Output, verbatim and without pictures, the lines from the first line of the listing through the line containing "(3,3'-diaminobenzidine) immunohistochemical staining".

DATA PROVIDED:
○ ○ ○
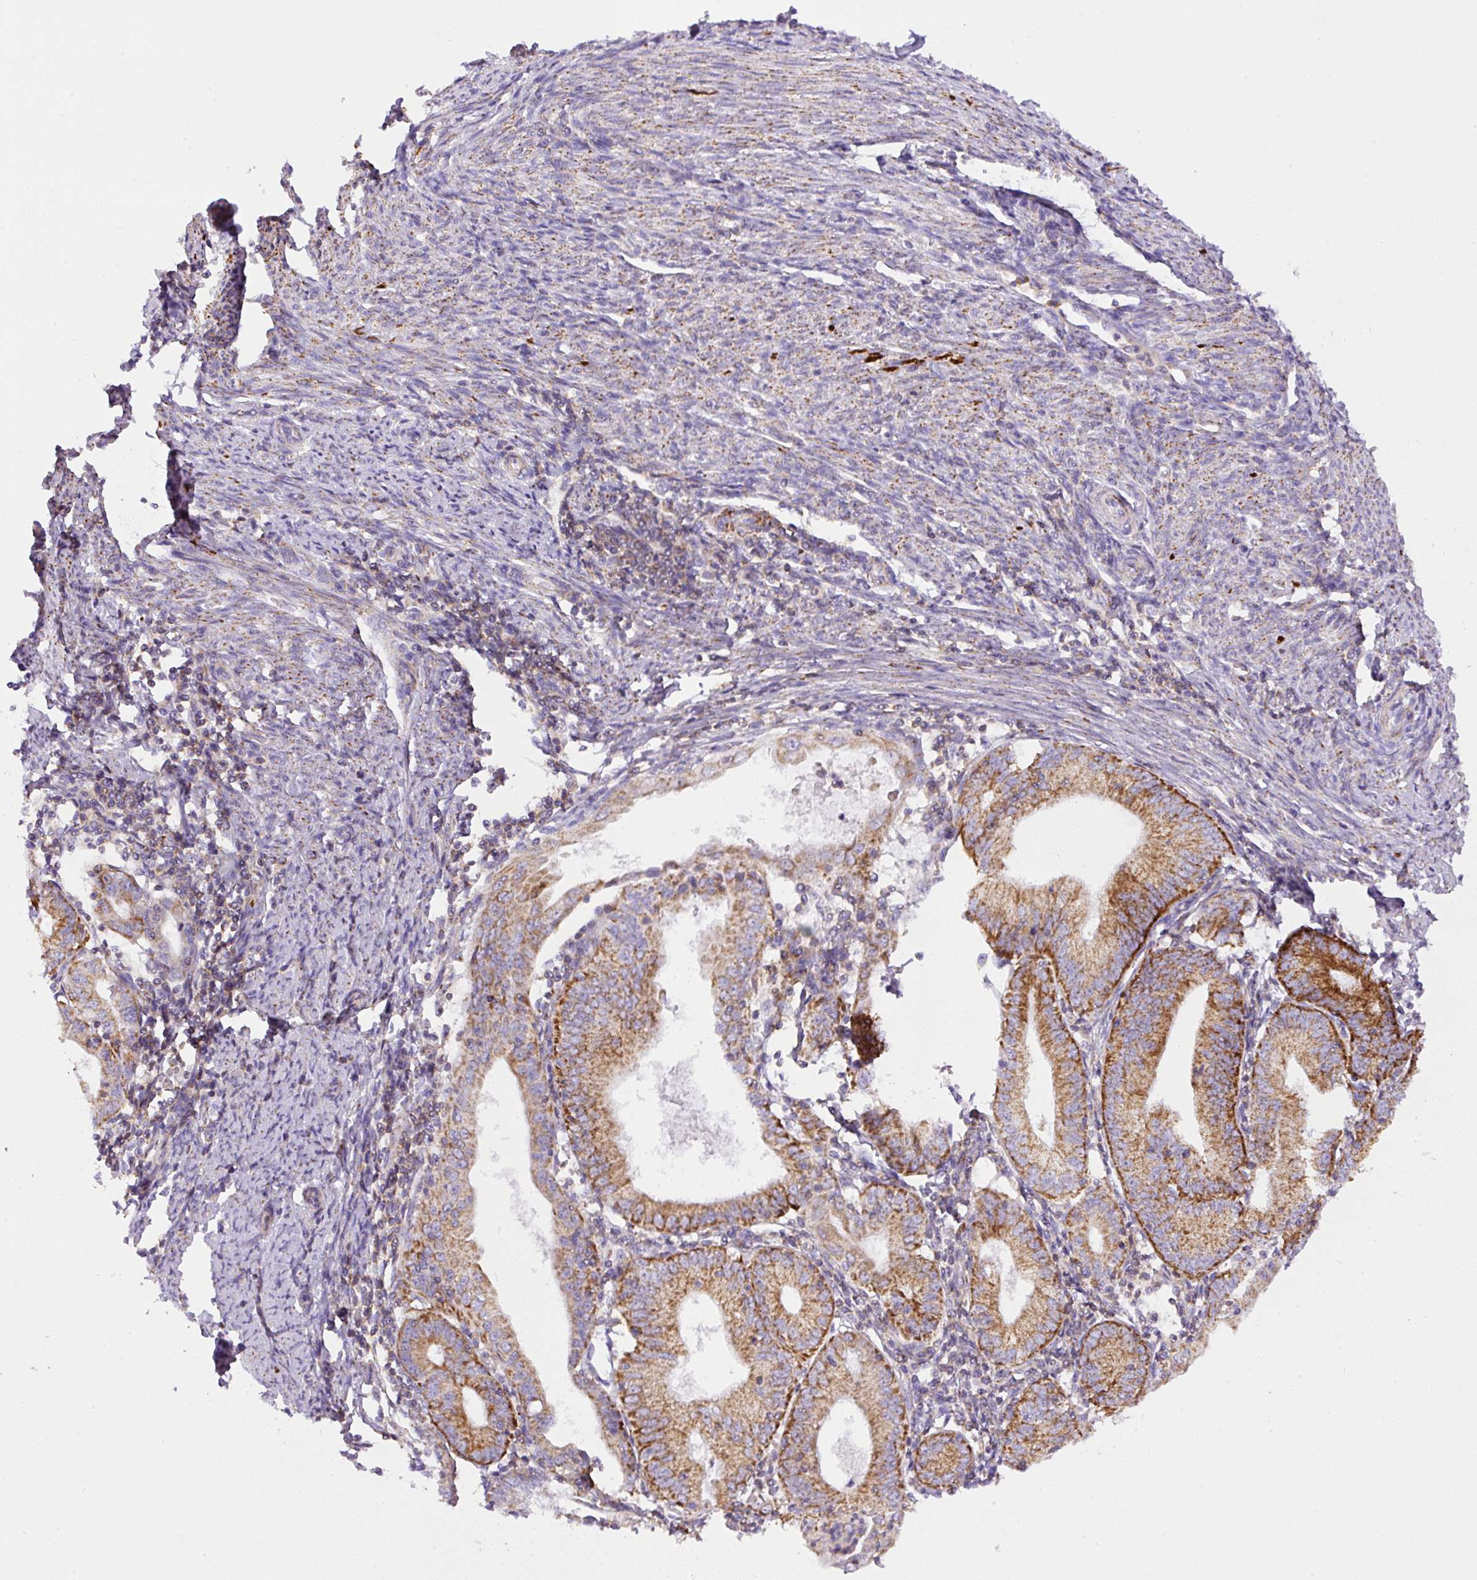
{"staining": {"intensity": "moderate", "quantity": ">75%", "location": "cytoplasmic/membranous"}, "tissue": "endometrial cancer", "cell_type": "Tumor cells", "image_type": "cancer", "snomed": [{"axis": "morphology", "description": "Adenocarcinoma, NOS"}, {"axis": "topography", "description": "Endometrium"}], "caption": "An image showing moderate cytoplasmic/membranous staining in approximately >75% of tumor cells in endometrial cancer (adenocarcinoma), as visualized by brown immunohistochemical staining.", "gene": "NF1", "patient": {"sex": "female", "age": 60}}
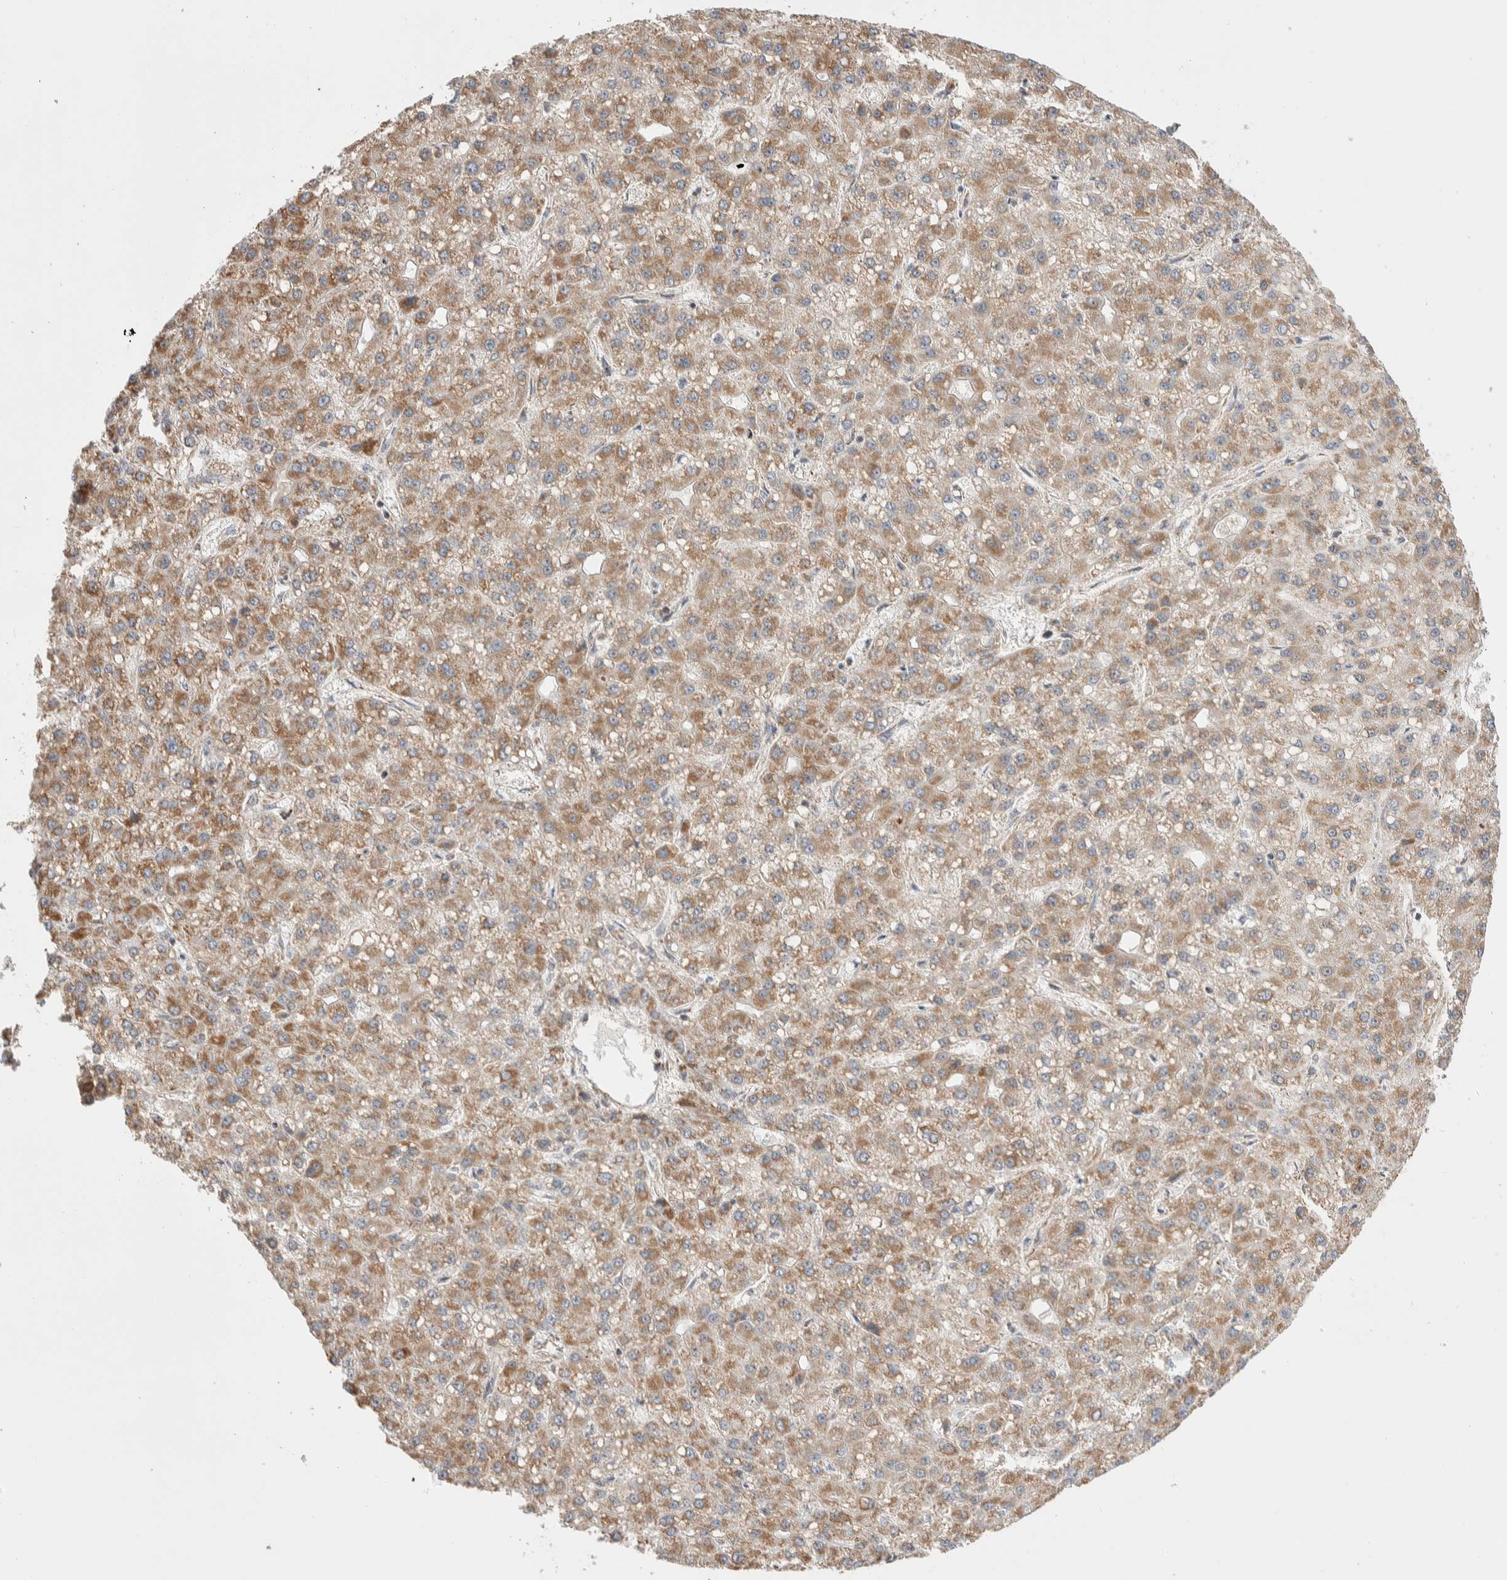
{"staining": {"intensity": "moderate", "quantity": ">75%", "location": "cytoplasmic/membranous"}, "tissue": "liver cancer", "cell_type": "Tumor cells", "image_type": "cancer", "snomed": [{"axis": "morphology", "description": "Carcinoma, Hepatocellular, NOS"}, {"axis": "topography", "description": "Liver"}], "caption": "DAB (3,3'-diaminobenzidine) immunohistochemical staining of human hepatocellular carcinoma (liver) reveals moderate cytoplasmic/membranous protein staining in about >75% of tumor cells.", "gene": "ZNF695", "patient": {"sex": "male", "age": 67}}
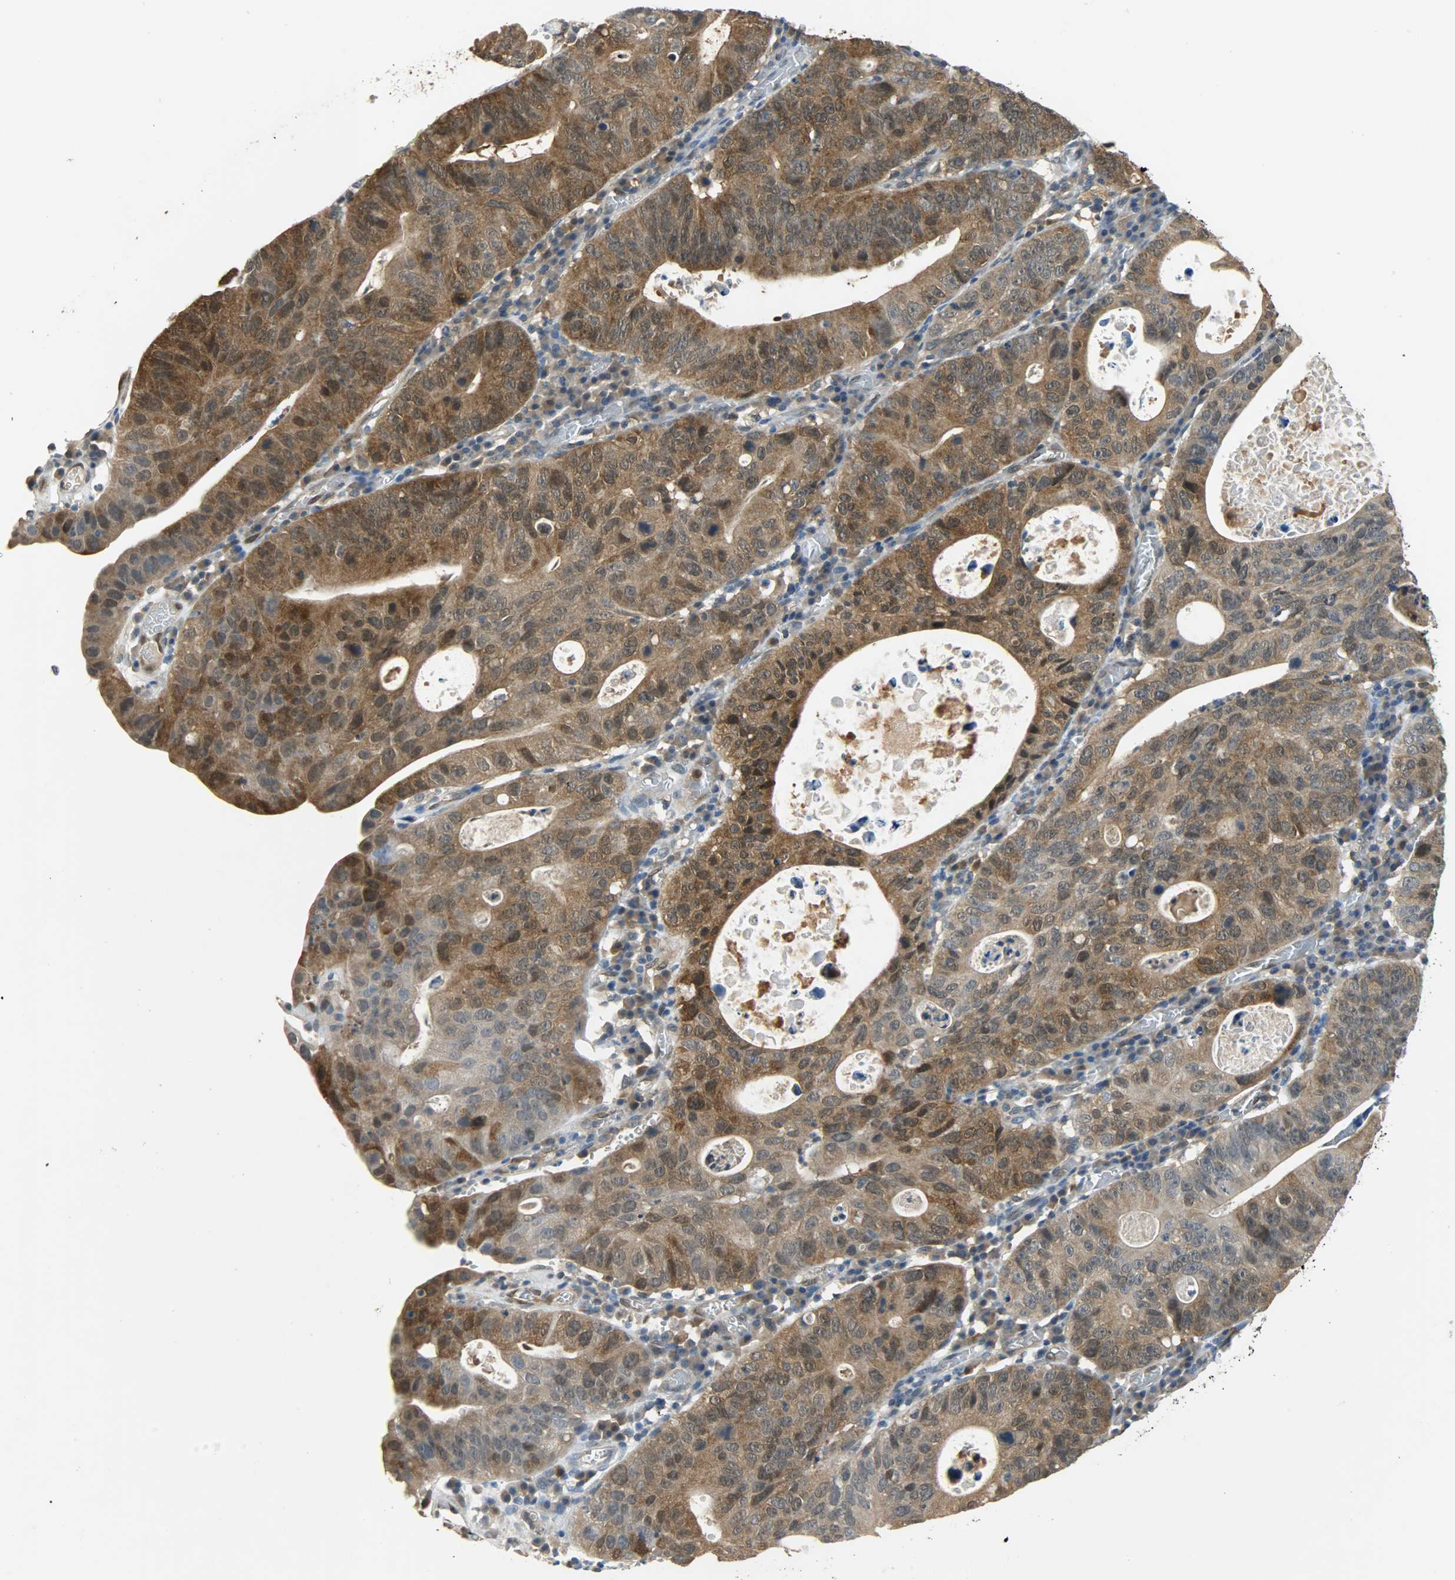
{"staining": {"intensity": "strong", "quantity": ">75%", "location": "cytoplasmic/membranous,nuclear"}, "tissue": "stomach cancer", "cell_type": "Tumor cells", "image_type": "cancer", "snomed": [{"axis": "morphology", "description": "Adenocarcinoma, NOS"}, {"axis": "topography", "description": "Stomach"}], "caption": "The photomicrograph exhibits a brown stain indicating the presence of a protein in the cytoplasmic/membranous and nuclear of tumor cells in stomach adenocarcinoma.", "gene": "EIF4EBP1", "patient": {"sex": "male", "age": 59}}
○ ○ ○
ANSWER BOX:
{"staining": {"intensity": "moderate", "quantity": ">75%", "location": "cytoplasmic/membranous"}, "tissue": "endometrial cancer", "cell_type": "Tumor cells", "image_type": "cancer", "snomed": [{"axis": "morphology", "description": "Adenocarcinoma, NOS"}, {"axis": "topography", "description": "Endometrium"}], "caption": "An image showing moderate cytoplasmic/membranous staining in approximately >75% of tumor cells in endometrial cancer (adenocarcinoma), as visualized by brown immunohistochemical staining.", "gene": "NF1", "patient": {"sex": "female", "age": 60}}
{"staining": {"intensity": "moderate", "quantity": ">75%", "location": "cytoplasmic/membranous"}, "tissue": "liver cancer", "cell_type": "Tumor cells", "image_type": "cancer", "snomed": [{"axis": "morphology", "description": "Carcinoma, Hepatocellular, NOS"}, {"axis": "topography", "description": "Liver"}], "caption": "DAB (3,3'-diaminobenzidine) immunohistochemical staining of human hepatocellular carcinoma (liver) reveals moderate cytoplasmic/membranous protein staining in about >75% of tumor cells.", "gene": "ZNF695", "patient": {"sex": "male", "age": 67}}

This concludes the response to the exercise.